■ **Page text**:
»»

In northern Europe otters are top predators of river food chains. Levels of pollutants in otter tissues can be a useful indicator of pollution in the environment in which it feeds.

Emerging contaminants

New chemical threats to wildlife and human health will be quantified and the main drivers will be identified, in collaboration with Centre for Ecology and Hydrology. These results will be used to:

  • produce risk maps for exposure across the UK
  • identify what actions might be taken to reduce risk. 

For example, with an increasing and ageing human population, the discharge into the environment of pharmaceuticals is now recognised as one of the top issues of global conservation concern.

Polychlorinated biphenyls and organochlorine pesticides

Aquatic contamination has been suggested as the primary cause of catastrophic otter population declines across their Eurasian range in the 1950s-1970s. Legislative controls have led to a gradual improvement in water quality, and populations are now recovering. 

In collaboration with the UK Environment Agency, our archive of liver samples was screened for a range of contaminants (e.g. Polychlorinated biphenyls (PCBs) and organochlorine (OCs) pesticides) between 1992 and 2010. 

A report completed in 2012 updates this analysis, and reveals declines in the majority of contaminants. Following this, CHEMTrust funded analysis to determine whether there were any associations between these contaminant data, and potential indicators of otter health (Kean et al 2013). The majority of health indicators examined (11/17) show some association with concentration of at least one of the measured persistent organic pollutants (POPs), but trends vary between pollutants and between subgroups of the otter population.

Inorganic elements

Ongoing screening for inorganic elements is conducted in collaboration with the Predatory Bird Monitoring Scheme (Richard Shore and Lee Walker, based at CEH Lancaster). Liver samples from otters found in 2007-2009 have been analysed for a suite of heavy metals (Walker et al. 2011) and analysis of samples from 2010 is underway. Recent research (with Vic Simpson, Wildlife Veterinary Investigation Centre, Cornwall) measured lead (Pb) levels in otter bone, and revealed a marked decline between 1992 and 2004, following legislative controls on Pb emissions. Spatial variation in bone Pb was positively correlated with modelled Pb emissions and stream sediment Pb, which interacted negatively with wind-speed and sediment Ca, respectively (Chadwick et al. 2011).

««

■ **Material provided**:
»»

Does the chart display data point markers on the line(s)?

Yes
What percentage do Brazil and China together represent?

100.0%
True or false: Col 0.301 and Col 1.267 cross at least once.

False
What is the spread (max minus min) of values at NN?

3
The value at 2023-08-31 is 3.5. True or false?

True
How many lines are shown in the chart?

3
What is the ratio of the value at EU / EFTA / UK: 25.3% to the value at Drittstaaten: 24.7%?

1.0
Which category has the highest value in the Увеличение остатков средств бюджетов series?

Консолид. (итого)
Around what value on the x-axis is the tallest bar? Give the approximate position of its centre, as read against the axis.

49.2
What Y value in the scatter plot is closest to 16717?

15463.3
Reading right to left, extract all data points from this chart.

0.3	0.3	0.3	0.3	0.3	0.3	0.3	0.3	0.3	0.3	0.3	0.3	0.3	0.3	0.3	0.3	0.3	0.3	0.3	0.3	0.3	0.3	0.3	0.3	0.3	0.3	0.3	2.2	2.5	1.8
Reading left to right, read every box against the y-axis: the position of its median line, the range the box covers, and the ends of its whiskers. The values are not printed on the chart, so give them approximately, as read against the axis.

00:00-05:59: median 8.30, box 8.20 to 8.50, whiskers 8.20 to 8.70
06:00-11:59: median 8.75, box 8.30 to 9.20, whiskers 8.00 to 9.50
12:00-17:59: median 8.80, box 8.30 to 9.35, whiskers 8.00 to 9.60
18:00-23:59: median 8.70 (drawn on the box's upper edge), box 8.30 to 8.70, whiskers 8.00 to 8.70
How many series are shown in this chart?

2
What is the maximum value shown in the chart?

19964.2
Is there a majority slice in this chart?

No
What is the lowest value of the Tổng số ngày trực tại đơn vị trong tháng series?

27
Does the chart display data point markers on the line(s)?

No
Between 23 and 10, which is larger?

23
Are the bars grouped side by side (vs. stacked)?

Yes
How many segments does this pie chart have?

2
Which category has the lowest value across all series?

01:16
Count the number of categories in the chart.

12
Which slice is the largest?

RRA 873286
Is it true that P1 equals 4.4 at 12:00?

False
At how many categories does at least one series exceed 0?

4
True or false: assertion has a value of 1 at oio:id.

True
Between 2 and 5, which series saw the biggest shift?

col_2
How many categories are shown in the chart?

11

««

■ **Assigned task 1**:
List every study cited in the otter text by author and year.
■ **Assigned task 2**:
Answer from the otter text:
(a) Between which years was the archive of liver samples screened for contaminants?
(b) How many of the health indicators examined showed some association with at least one measured persistent organic pollutant?
(c) In which decades did the catastrophic otter population declines occur?
■ **Assigned task 3**:
Translate this sentence from the otter text into Spanish: "Legislative controls have led to a gradual improvement in water quality, and populations are now recovering."

■ **Task response 1**:
Kean et al 2013
Walker et al. 2011
Chadwick et al. 2011

■ **Task response 2**:
(a) Between 1992 and 2010.
(b) 11 of 17.
(c) The 1950s-1970s.

■ **Task response 3**:
Los controles legislativos han dado lugar a una mejora gradual de la calidad del agua, y las poblaciones se están recuperando ahora.